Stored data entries
────────────────────
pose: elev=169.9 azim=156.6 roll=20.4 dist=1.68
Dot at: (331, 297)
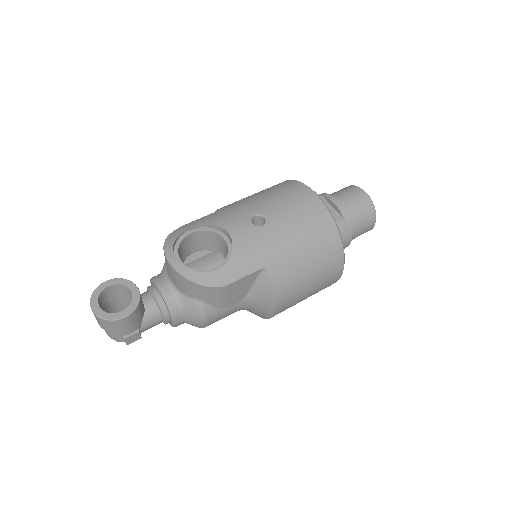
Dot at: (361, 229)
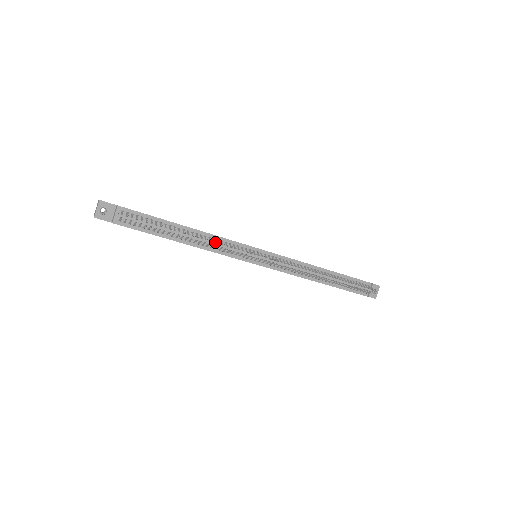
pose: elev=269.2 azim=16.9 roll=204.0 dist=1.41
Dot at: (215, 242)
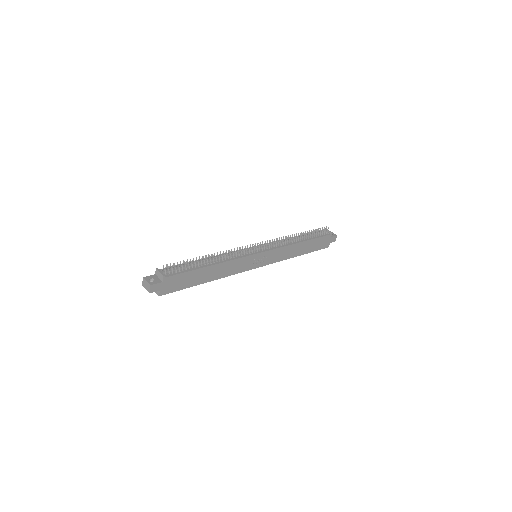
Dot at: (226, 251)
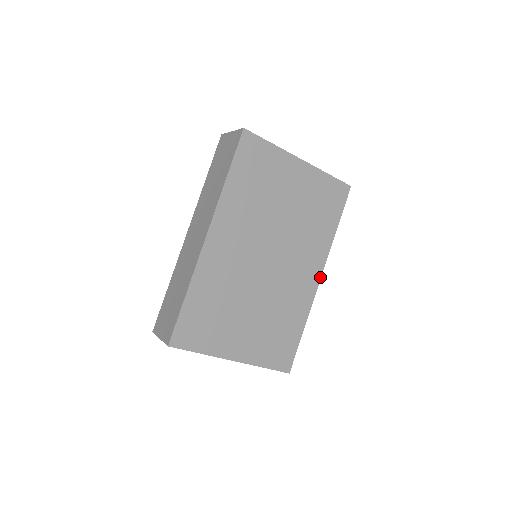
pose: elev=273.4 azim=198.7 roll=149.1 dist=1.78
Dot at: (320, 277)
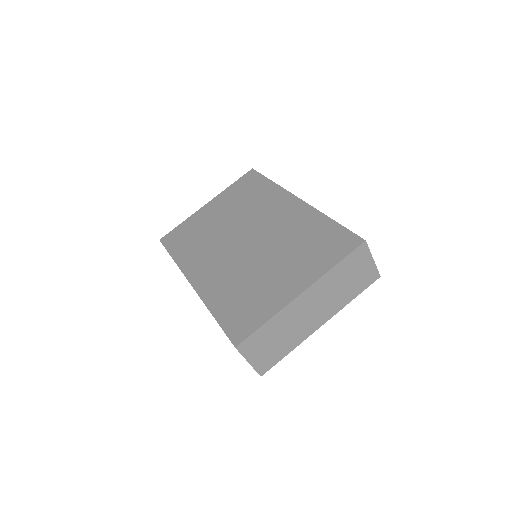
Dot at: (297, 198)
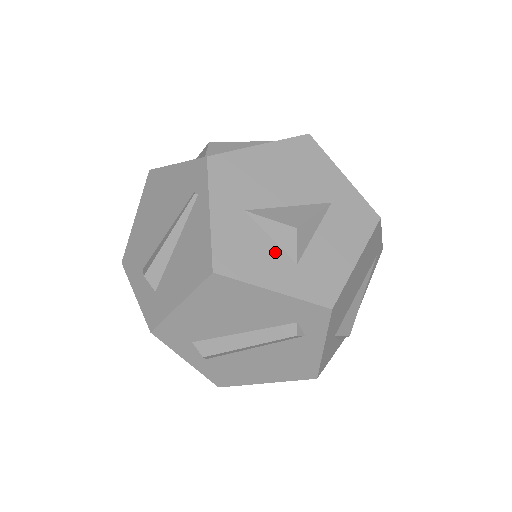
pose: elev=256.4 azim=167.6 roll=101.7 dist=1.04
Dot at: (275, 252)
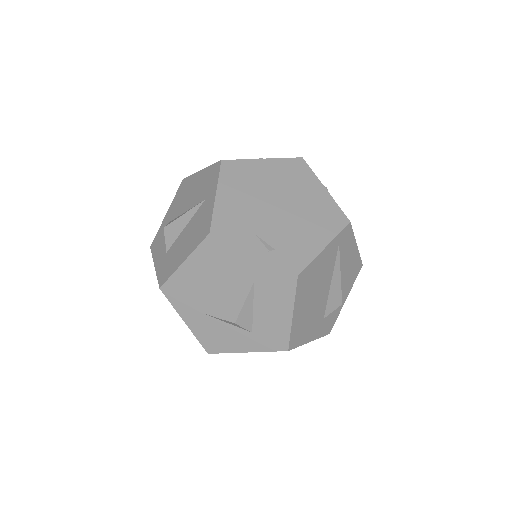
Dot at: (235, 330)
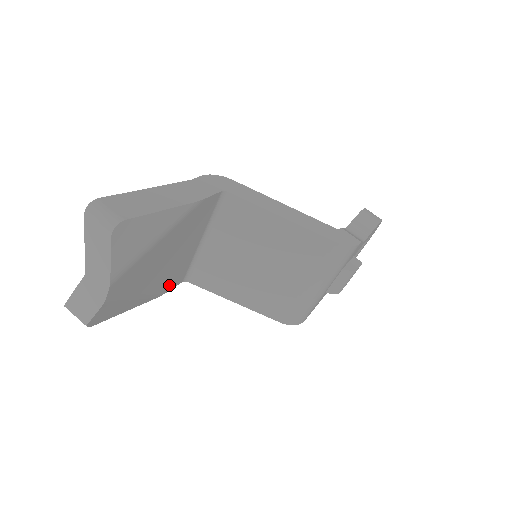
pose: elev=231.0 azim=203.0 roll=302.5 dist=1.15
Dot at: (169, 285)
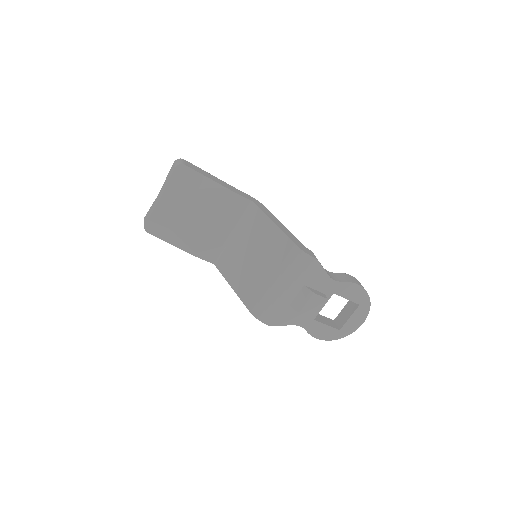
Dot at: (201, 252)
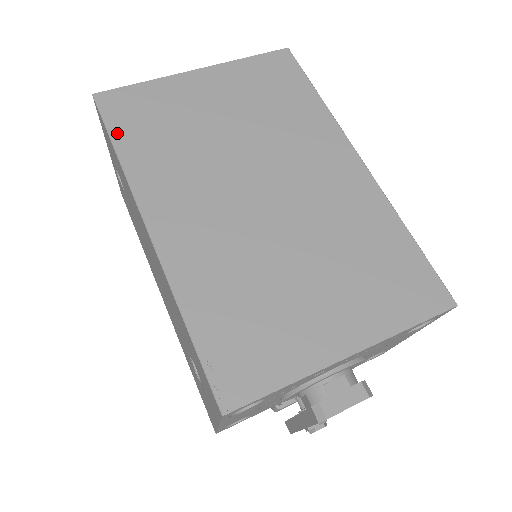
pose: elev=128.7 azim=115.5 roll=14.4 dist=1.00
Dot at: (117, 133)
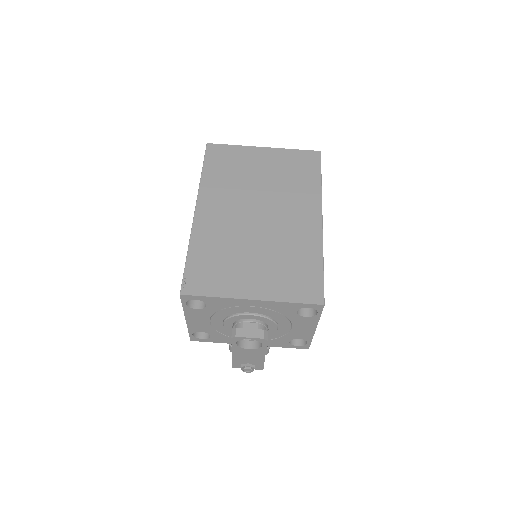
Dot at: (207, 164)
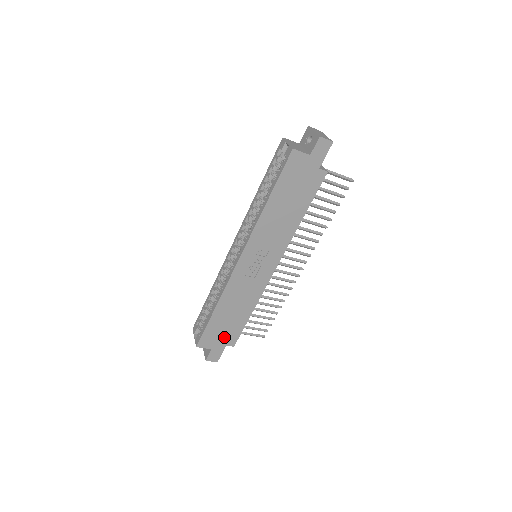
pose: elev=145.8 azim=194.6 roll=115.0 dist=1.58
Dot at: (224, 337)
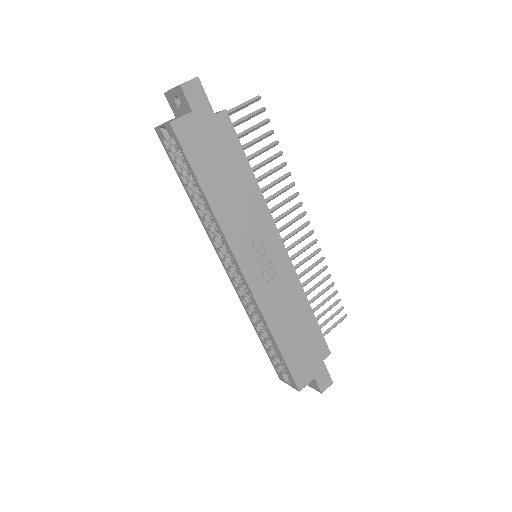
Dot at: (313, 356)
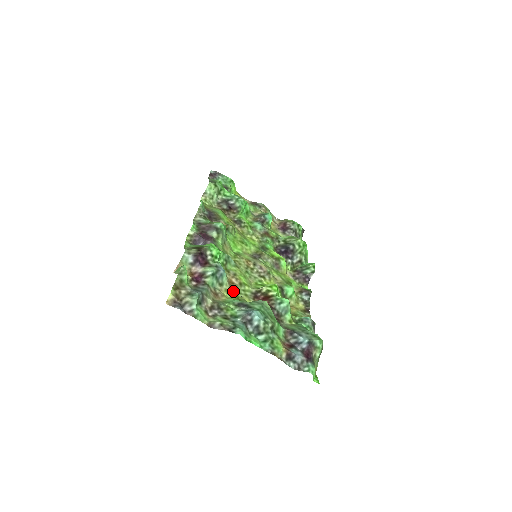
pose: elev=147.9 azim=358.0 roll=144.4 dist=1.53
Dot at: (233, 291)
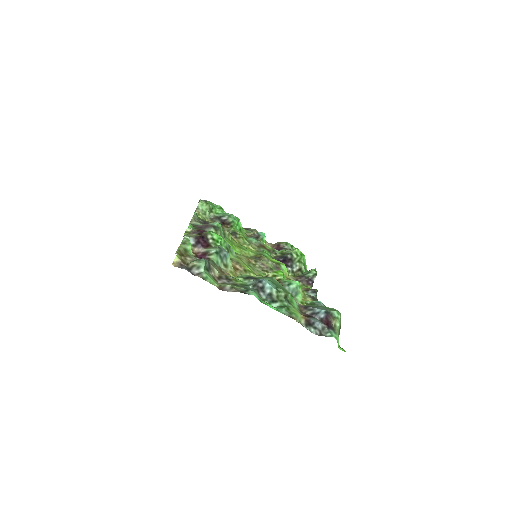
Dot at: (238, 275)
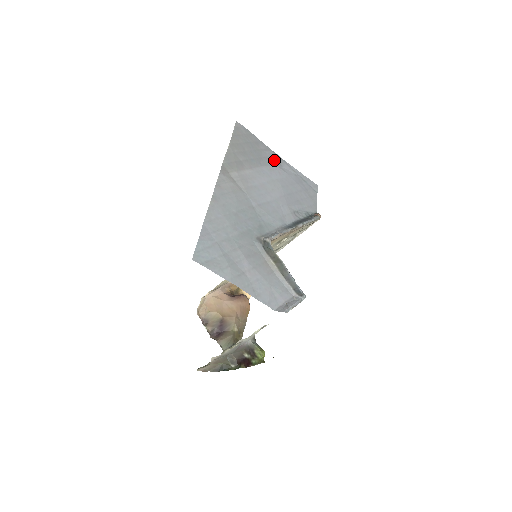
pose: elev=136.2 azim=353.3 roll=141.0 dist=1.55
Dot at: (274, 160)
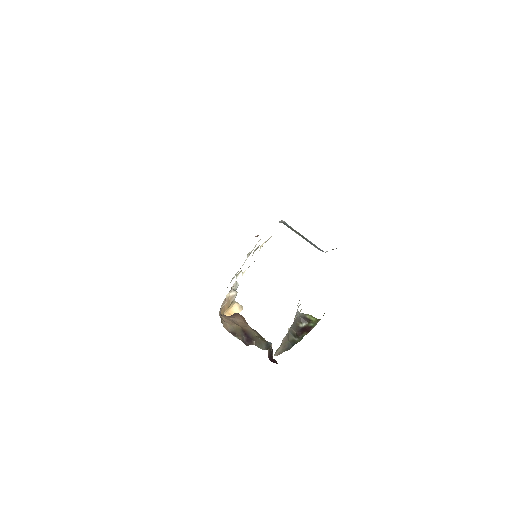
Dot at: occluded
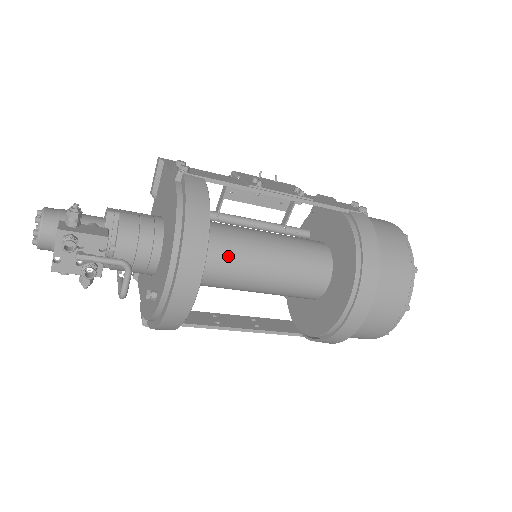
────────────────────
- **What the task requires**
Repeat every line of the records above word for word, leaving out the pictures.

- **Problem solution**
pose: elev=169.9 azim=156.6 roll=20.4 dist=1.68
Dot at: (331, 297)
Dot at: (361, 229)
pose: elev=269.2 azim=16.9 roll=204.0 dist=1.41
Dot at: (215, 242)
Dot at: (226, 251)
pose: elev=273.4 azim=198.7 roll=149.1 dist=1.78
Dot at: (320, 277)
Dot at: (297, 198)
pose: elev=256.4 azim=167.6 roll=101.7 dist=1.04
Dot at: (275, 252)
Dot at: (235, 330)
pose: elev=231.0 azim=203.0 roll=302.5 dist=1.15
Dot at: (169, 285)
Dot at: (201, 252)
pose: elev=128.7 azim=115.5 roll=14.4 dist=1.00
Dot at: (117, 133)
Dot at: (207, 164)
pose: elev=145.8 azim=194.6 roll=115.0 dist=1.58
Dot at: (224, 337)
Dot at: (313, 356)
pose: elev=147.9 azim=358.0 roll=144.4 dist=1.53
Dot at: (233, 291)
Dot at: (238, 275)
pose: elev=136.2 azim=353.3 roll=141.0 dist=1.55
Dot at: (274, 160)
Dot at: occluded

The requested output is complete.